▶ [Your assignment]: Please edit the records from the line that has "интереснее даже для начинающих инвесторов" through the line that has "uzmanları, en çok bilinen 3 COVID aşısının", replacing "COVID" with "COVID-19". Give those lines again with everything else unchanged.

(Stored entries)

-*-

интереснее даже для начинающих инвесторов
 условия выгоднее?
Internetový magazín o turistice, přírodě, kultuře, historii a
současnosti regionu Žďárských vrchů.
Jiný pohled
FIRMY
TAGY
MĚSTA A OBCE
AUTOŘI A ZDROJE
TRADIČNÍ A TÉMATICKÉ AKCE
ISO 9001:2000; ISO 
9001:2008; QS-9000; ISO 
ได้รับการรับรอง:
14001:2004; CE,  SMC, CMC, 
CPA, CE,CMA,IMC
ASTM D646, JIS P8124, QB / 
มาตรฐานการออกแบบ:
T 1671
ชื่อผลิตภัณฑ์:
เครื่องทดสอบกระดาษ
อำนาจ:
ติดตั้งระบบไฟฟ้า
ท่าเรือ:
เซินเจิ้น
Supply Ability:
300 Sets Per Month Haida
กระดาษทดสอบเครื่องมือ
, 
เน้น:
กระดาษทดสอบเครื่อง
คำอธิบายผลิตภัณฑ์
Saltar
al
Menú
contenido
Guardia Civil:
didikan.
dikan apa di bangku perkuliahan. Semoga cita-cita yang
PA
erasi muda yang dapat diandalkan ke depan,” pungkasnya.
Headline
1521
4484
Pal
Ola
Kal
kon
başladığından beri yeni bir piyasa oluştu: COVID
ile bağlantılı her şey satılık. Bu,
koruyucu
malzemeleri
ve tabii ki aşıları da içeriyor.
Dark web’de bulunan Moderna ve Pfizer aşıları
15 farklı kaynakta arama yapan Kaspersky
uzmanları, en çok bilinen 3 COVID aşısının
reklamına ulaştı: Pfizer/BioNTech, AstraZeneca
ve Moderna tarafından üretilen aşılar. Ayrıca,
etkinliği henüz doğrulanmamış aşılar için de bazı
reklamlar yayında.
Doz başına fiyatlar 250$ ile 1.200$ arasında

-*-

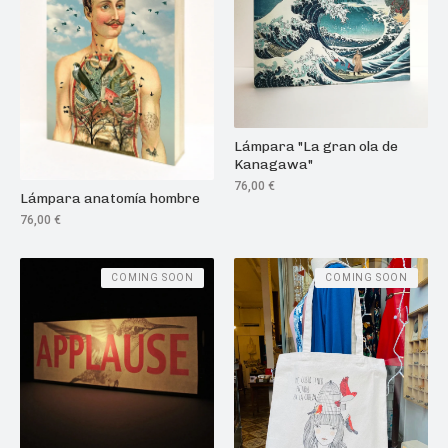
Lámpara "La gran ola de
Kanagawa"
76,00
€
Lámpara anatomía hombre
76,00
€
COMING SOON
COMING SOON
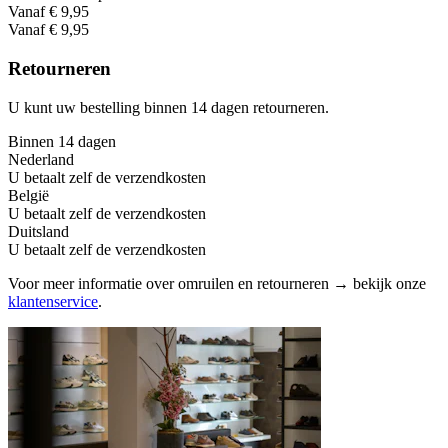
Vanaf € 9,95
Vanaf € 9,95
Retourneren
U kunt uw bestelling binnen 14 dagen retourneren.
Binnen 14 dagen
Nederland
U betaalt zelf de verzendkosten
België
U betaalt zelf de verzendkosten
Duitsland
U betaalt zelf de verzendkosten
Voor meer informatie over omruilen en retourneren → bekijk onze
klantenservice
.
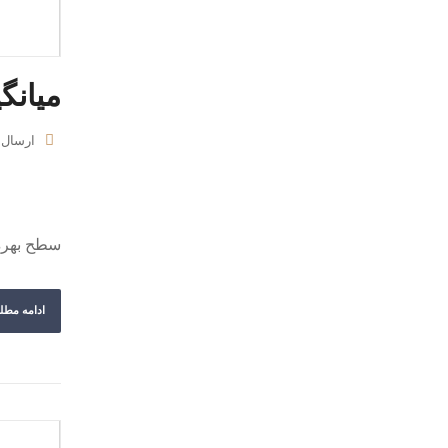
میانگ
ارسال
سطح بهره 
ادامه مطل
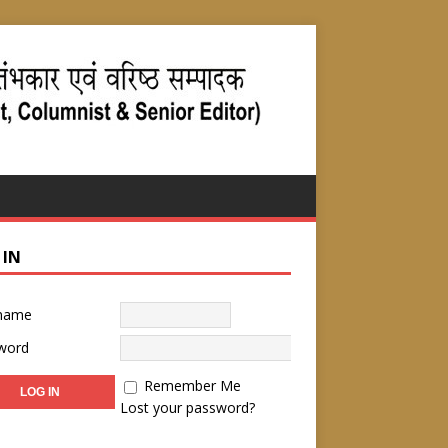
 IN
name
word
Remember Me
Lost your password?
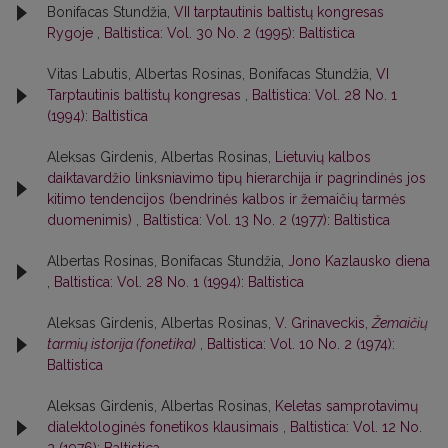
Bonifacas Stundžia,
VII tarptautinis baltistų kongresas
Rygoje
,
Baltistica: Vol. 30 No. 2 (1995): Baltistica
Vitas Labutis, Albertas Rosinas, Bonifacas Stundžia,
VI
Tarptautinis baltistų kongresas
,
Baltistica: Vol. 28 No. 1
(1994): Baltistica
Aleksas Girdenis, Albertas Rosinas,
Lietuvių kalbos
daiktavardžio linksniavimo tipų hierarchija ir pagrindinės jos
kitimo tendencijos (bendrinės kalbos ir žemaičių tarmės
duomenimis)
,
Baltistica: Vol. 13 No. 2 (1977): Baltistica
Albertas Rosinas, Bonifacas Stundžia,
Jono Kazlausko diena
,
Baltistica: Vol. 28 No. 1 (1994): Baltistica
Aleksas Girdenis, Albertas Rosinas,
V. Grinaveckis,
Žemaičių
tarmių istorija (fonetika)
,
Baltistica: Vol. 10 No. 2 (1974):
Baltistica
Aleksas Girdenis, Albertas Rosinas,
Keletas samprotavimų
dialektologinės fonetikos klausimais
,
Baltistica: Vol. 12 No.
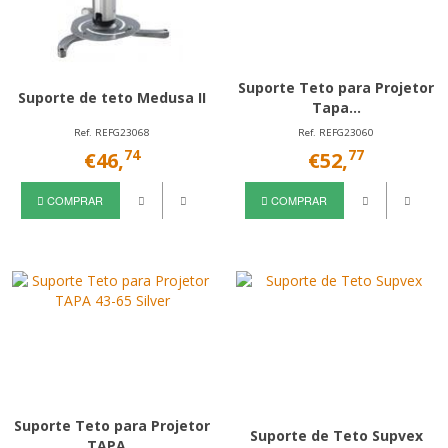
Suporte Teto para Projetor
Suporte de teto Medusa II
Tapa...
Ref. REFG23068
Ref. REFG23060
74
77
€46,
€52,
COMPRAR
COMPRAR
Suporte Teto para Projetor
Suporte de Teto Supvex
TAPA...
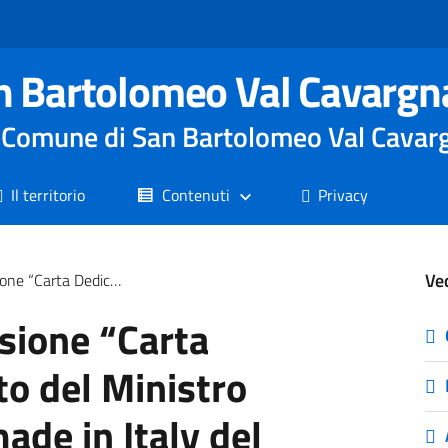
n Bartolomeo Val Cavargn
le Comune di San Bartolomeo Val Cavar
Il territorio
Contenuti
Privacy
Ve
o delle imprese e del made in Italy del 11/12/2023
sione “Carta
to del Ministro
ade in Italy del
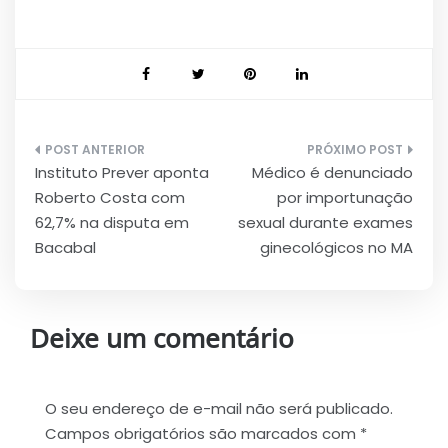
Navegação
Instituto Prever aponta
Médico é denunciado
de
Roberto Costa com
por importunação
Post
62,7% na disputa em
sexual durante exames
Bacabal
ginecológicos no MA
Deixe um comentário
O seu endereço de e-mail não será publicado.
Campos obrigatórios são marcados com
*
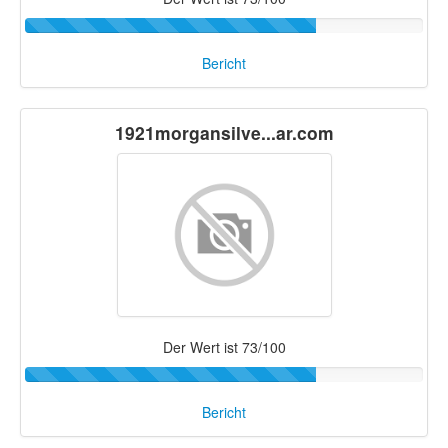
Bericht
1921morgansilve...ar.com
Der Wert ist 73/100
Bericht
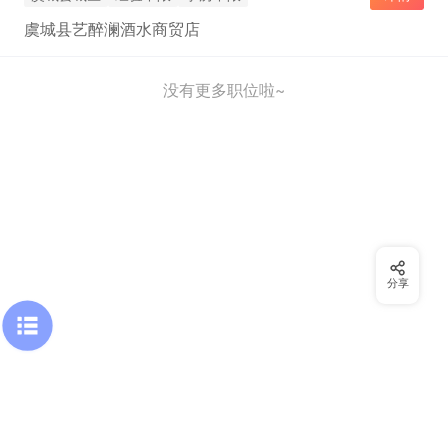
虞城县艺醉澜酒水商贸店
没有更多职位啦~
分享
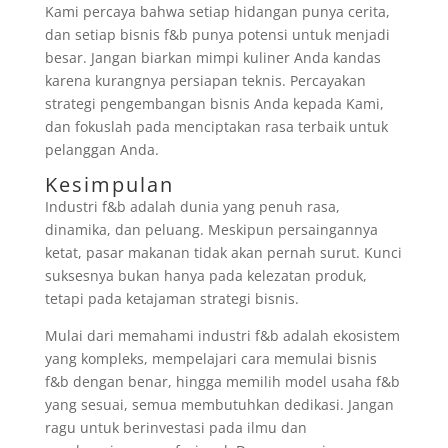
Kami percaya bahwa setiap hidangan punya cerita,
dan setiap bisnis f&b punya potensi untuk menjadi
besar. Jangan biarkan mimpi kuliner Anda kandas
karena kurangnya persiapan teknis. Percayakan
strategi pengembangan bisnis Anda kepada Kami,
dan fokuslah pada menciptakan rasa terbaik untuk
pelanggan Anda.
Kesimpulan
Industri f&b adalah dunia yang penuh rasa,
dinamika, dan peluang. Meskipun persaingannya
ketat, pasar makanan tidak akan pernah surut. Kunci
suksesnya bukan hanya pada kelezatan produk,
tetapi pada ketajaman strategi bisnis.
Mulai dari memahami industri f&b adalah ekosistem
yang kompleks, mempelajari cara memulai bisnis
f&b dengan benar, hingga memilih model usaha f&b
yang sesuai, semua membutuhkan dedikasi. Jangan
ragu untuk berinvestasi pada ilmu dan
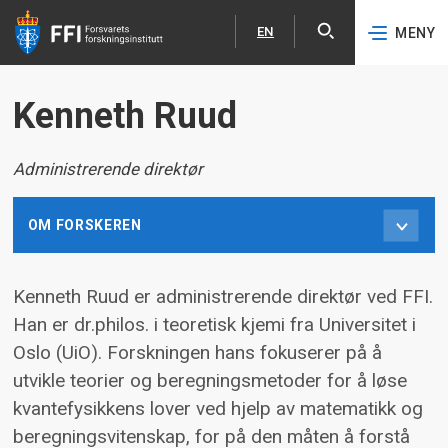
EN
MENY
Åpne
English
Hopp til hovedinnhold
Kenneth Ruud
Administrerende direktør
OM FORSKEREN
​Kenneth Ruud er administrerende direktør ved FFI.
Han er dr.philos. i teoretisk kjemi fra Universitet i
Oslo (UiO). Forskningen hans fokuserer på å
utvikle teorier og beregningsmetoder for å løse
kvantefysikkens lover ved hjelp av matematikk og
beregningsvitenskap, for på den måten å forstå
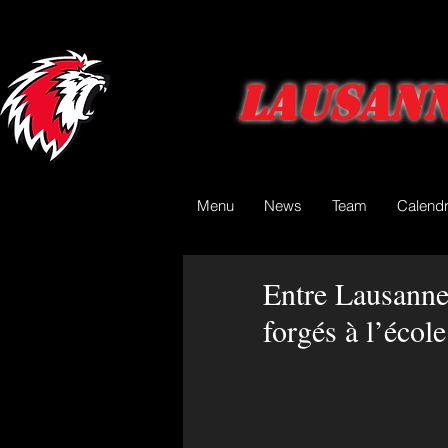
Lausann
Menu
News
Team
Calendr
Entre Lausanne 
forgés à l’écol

-*-

▶ [Reply to the task]:
интереснее даже для начинающих инвесторов
 условия выгоднее?
Internetový magazín o turistice, přírodě, kultuře, historii a
současnosti regionu Žďárských vrchů.
Jiný pohled
FIRMY
TAGY
MĚSTA A OBCE
AUTOŘI A ZDROJE
TRADIČNÍ A TÉMATICKÉ AKCE
ISO 9001:2000; ISO 
9001:2008; QS-9000; ISO 
ได้รับการรับรอง:
14001:2004; CE,  SMC, CMC, 
CPA, CE,CMA,IMC
ASTM D646, JIS P8124, QB / 
มาตรฐานการออกแบบ:
T 1671
ชื่อผลิตภัณฑ์:
เครื่องทดสอบกระดาษ
อำนาจ:
ติดตั้งระบบไฟฟ้า
ท่าเรือ:
เซินเจิ้น
Supply Ability:
300 Sets Per Month Haida
กระดาษทดสอบเครื่องมือ
, 
เน้น:
กระดาษทดสอบเครื่อง
คำอธิบายผลิตภัณฑ์
Saltar
al
Menú
contenido
Guardia Civil:
didikan.
dikan apa di bangku perkuliahan. Semoga cita-cita yang
PA
erasi muda yang dapat diandalkan ke depan,” pungkasnya.
Headline
1521
4484
Pal
Ola
Kal
kon
başladığından beri yeni bir piyasa oluştu: COVID-19
ile bağlantılı her şey satılık. Bu,
koruyucu
malzemeleri
ve tabii ki aşıları da içeriyor.
Dark web’de bulunan Moderna ve Pfizer aşıları
15 farklı kaynakta arama yapan Kaspersky
uzmanları, en çok bilinen 3 COVID-19 aşısının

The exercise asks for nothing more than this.